### TEXT SHOWN:
┏━━

Q.: Freud once called it the “remarkable amnesia of childhood,” but as you show in PIECES OF LIGHT, there may be many reasons why few people remember much before the age of 4. Why is language so important when it comes to retaining childhood memories? And what other factors play a role in childhood amnesia?

At the present time, we don’t understand childhood amnesia very well. It can’t be a simple matter of brain maturation, as the boundary of childhood amnesia seems to shift as we get older. School-age kids remember much further back into their early years than we adults do. Language is important, I think, because it gives us a way of organizing and making sense of our experience, and more organized and elaborated information sticks better in memory. As far as other factors are concerned, one suggestion is that the ability to construct a narrative is the last piece of the puzzle. Once kids can tell a story, they can start to do autobiographical memory.

Q.: You write about your need to seed the memory of your father in your children who have never met him. How can our memory be tricked into retaining first-person memories for events we have never experienced?

There’s good evidence now that many people are susceptible to the creation of false memories. The reason for this stems from memory’s reconstructive nature. In constructing a memory, we pull together lots of different kinds of information, including—occasionally—some information that shouldn’t be in the memory at all. Experiments have shown that simply imagining an event makes it more likely that you will later falsely ‘remember’ it happening. And social factors are very important in this process. I write about some recent findings that siblings often claim each other’s memories as their own, suggesting that our memories are constantly being reshaped by those around us.

Q.: What do you think the future holds for the treatment of eyewitness testimony?

Memory’s reconstructive nature means that it can be unreliable, and the fallibility of eyewitness testimony in particular has been demonstrated again and again. Things are starting to change in the legal system in recognition of this well-documented fallibility, although there is still some debate about just how this kind of evidence should be treated in court. I expect to see jurors and those working in the legal professions getting more training in how and particularly why, memory is unreliable.

Q.: What new research is being explored in terms of memory manipulation for sufferers of PTSD and other trauma victims?

I talked at length with one victim of trauma who had benefited from EMDR (eye movement desensitization and reprocessing), which involves a very simple procedure of watching a light move from side to side as you try to recall the traumatic events. No one really understands how EMDR works, and many are skeptical about its efficacy. Neuroscientists are also working towards targeting specific emotional memories in the brain, through injecting proteins that block memory formation, and they’ve had some success in experiments with mice. The trouble is, human memory is a much more complex process, with many different neural and cognitive systems involved. Despite the recent hype, my own view is that a ‘forgetting pill’ is still a long way off.

Q.: In the book, you write, “memories are constructions, made in the present moment; they are not direct lines to the events themselves.” This idea of reconstructive memory is one that is widely accepted by science, but little understood by the public. What new understanding do you hope readers will gain from PIECES OF LIGHT?

People do understand that memory can be unreliable, but they don’t always understand how and why it’s unreliable. If you ask large samples of people whether, say, memory works like a video camera, you find that most say that it does. I hope that people will enjoy reading about this fascinating area of research, and appreciate why I’ve tried to bring it back to human stories. It’s not just about the brain: it’s about the person, their past, their social and cultural contexts—all the different ways they make meaning of their experiences. Some people have told me that reading this book has given them a different relationship to their own memory. It’s one of the most extraordinary abilities we have, and knowing more about its powers and shortcomings can help us appreciate it even more.

┗━━

### DIRECTIONS FOR THIS TASK:
Echo the interview on memory word for word, starting at the words "I talked at" and stopping after "long way off.". The listing that comes next is separate from the interview on memory.

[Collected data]
┏━━

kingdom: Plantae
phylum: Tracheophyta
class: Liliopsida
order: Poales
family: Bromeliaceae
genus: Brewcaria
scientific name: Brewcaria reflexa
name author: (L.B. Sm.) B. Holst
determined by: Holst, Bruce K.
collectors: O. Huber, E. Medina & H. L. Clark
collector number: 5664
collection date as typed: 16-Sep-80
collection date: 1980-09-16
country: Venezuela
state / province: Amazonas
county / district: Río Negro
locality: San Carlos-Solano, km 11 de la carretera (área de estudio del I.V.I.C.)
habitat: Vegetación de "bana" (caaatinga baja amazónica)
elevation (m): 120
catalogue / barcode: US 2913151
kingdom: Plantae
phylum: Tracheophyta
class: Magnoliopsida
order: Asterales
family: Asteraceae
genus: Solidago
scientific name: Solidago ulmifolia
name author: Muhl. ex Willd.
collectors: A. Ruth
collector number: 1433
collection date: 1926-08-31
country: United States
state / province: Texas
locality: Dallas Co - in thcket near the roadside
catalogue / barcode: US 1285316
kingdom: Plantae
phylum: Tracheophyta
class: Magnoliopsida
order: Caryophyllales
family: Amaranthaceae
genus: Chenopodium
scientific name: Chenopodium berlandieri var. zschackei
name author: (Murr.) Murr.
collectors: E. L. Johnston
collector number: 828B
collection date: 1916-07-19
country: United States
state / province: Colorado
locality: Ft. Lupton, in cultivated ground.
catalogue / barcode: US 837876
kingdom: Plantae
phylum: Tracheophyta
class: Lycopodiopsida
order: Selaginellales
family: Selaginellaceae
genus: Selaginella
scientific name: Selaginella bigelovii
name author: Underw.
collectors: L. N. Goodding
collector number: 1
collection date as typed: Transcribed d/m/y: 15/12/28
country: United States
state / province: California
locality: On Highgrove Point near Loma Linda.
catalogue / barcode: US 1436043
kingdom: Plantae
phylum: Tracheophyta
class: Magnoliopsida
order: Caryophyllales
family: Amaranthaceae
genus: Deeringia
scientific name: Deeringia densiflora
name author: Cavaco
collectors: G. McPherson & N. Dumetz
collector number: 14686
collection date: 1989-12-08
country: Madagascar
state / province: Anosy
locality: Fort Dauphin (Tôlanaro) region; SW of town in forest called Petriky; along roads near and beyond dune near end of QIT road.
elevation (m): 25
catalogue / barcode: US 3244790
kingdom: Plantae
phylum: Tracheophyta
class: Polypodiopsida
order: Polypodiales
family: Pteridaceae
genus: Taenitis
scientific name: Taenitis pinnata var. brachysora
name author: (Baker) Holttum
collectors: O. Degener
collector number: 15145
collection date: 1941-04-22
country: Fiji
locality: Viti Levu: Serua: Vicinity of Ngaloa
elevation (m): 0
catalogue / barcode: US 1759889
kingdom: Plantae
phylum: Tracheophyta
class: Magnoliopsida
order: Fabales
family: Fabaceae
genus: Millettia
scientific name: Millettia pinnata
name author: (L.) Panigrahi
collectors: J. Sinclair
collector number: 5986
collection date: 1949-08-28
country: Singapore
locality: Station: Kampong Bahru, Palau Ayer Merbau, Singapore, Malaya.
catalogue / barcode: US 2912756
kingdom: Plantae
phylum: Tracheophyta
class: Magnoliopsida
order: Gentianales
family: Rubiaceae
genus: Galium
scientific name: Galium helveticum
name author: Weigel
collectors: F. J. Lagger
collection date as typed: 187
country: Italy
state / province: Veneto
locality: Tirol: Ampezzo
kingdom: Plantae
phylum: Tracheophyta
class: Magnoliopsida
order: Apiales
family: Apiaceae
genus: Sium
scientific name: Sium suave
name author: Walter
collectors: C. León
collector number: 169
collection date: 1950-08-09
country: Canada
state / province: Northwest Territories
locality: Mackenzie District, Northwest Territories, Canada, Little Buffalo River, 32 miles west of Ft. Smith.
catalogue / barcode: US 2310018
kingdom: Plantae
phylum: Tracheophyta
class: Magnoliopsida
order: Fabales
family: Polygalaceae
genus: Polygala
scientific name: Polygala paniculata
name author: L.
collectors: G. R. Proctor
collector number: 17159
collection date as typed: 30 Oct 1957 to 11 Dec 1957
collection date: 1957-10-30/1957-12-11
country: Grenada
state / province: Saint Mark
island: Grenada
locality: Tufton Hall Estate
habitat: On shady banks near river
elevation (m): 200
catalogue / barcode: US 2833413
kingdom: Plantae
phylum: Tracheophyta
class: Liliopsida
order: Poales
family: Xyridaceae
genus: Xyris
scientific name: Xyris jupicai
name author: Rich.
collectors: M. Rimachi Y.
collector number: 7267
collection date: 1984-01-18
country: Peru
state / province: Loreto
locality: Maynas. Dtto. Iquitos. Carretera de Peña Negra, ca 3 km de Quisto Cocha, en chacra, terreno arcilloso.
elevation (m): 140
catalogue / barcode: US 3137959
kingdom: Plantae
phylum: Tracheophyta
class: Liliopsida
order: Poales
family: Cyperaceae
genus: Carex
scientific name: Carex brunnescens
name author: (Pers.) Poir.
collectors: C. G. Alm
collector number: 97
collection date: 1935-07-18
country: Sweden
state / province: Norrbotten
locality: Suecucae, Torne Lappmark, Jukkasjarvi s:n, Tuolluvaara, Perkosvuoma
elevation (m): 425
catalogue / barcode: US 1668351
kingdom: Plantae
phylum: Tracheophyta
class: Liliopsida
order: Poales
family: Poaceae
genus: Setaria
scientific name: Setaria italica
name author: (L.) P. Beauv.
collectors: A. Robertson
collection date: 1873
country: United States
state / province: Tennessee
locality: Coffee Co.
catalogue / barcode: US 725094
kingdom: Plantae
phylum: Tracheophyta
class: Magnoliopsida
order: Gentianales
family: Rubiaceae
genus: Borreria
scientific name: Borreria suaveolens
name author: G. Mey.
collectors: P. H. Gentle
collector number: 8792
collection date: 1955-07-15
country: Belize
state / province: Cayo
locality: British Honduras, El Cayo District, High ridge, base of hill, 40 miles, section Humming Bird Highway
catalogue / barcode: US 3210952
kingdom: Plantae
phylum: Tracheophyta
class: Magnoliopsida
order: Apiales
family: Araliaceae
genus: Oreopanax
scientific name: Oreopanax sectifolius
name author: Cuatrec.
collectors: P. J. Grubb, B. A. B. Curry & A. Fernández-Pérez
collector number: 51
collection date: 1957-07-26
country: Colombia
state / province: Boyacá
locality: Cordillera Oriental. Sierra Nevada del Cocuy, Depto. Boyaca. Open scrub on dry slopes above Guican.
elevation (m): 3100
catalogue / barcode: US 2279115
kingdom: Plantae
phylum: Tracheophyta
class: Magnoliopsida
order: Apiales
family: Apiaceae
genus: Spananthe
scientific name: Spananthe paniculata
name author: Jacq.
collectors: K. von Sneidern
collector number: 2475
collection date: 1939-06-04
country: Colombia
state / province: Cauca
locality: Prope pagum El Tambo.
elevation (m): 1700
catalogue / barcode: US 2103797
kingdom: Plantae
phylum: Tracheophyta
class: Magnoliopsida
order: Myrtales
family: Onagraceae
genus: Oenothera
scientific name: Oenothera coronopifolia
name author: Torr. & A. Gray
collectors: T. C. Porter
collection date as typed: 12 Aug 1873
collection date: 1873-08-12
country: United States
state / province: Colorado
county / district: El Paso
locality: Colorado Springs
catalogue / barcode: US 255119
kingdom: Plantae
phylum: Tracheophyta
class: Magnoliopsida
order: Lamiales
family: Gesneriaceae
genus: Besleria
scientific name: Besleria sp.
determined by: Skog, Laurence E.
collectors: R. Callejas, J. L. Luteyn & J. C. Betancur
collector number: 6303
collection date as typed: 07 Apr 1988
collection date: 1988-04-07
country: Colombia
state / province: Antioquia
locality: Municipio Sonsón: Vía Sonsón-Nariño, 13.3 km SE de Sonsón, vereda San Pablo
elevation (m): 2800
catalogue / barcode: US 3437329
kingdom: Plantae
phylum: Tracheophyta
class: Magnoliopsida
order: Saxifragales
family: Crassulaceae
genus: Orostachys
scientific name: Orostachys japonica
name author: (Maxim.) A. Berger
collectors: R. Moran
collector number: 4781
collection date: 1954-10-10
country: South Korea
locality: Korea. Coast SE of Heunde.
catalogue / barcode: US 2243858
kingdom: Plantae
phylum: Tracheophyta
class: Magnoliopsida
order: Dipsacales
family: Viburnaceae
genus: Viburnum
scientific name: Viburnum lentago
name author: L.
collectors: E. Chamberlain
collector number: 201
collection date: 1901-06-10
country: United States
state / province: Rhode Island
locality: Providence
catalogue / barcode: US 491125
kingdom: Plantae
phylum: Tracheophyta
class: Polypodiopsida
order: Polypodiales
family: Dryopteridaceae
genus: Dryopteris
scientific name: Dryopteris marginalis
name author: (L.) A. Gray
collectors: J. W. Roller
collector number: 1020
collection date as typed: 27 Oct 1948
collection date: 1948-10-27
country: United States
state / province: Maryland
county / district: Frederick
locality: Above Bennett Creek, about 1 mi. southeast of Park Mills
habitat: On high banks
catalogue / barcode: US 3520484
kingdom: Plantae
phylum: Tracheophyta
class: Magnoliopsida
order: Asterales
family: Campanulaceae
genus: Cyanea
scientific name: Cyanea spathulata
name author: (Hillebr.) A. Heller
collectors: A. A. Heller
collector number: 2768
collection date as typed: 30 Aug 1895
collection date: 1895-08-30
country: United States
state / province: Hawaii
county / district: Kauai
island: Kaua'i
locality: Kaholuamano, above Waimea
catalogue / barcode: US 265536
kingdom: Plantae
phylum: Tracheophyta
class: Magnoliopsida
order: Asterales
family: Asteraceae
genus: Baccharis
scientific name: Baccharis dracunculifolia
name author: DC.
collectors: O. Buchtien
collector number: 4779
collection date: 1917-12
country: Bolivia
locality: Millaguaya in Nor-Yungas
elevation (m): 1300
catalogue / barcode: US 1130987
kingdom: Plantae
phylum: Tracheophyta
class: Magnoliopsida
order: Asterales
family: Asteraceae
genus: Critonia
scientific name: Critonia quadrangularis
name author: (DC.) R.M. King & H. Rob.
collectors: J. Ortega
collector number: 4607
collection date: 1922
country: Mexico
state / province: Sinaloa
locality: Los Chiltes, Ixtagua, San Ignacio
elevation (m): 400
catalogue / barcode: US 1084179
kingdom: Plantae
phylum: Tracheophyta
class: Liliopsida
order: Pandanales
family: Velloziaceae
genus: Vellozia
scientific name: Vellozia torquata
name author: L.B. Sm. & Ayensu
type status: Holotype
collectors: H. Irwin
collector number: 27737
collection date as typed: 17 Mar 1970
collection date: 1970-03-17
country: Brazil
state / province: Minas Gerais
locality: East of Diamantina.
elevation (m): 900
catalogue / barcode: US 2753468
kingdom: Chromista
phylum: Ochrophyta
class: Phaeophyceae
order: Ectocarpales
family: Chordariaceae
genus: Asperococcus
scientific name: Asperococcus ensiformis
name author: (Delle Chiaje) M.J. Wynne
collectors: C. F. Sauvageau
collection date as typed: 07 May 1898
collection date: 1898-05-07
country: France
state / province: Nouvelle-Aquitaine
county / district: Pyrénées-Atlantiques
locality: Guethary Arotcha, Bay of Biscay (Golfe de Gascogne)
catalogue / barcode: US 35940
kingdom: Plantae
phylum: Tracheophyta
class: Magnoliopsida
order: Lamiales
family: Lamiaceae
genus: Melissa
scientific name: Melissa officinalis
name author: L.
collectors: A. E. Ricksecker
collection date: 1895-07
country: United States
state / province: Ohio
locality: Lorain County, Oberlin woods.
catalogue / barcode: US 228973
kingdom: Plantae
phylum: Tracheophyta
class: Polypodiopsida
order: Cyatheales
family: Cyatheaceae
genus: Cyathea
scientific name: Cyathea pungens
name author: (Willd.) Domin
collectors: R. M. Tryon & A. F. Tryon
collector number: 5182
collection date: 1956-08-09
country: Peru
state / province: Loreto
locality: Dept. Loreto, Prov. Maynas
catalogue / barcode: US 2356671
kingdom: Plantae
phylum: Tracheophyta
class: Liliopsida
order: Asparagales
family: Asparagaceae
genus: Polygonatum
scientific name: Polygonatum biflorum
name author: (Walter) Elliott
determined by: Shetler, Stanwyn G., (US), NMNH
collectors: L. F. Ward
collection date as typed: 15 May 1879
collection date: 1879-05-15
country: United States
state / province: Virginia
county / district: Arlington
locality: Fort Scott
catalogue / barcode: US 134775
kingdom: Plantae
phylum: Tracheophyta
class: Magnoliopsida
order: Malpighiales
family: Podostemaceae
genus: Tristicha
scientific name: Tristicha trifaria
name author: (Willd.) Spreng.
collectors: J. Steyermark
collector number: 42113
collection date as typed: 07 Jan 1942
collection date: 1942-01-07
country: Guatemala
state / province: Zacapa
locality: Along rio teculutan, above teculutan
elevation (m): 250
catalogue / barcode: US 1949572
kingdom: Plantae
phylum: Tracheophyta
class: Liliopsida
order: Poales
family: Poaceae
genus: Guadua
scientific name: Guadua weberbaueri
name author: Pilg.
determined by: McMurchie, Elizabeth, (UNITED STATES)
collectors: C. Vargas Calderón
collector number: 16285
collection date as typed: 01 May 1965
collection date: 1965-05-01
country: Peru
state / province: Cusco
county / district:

┗━━

### RESULT BELOW:
I talked at length with one victim of trauma who had benefited from EMDR (eye movement desensitization and reprocessing), which involves a very simple procedure of watching a light move from side to side as you try to recall the traumatic events. No one really understands how EMDR works, and many are skeptical about its efficacy. Neuroscientists are also working towards targeting specific emotional memories in the brain, through injecting proteins that block memory formation, and they’ve had some success in experiments with mice. The trouble is, human memory is a much more complex process, with many different neural and cognitive systems involved. Despite the recent hype, my own view is that a ‘forgetting pill’ is still a long way off.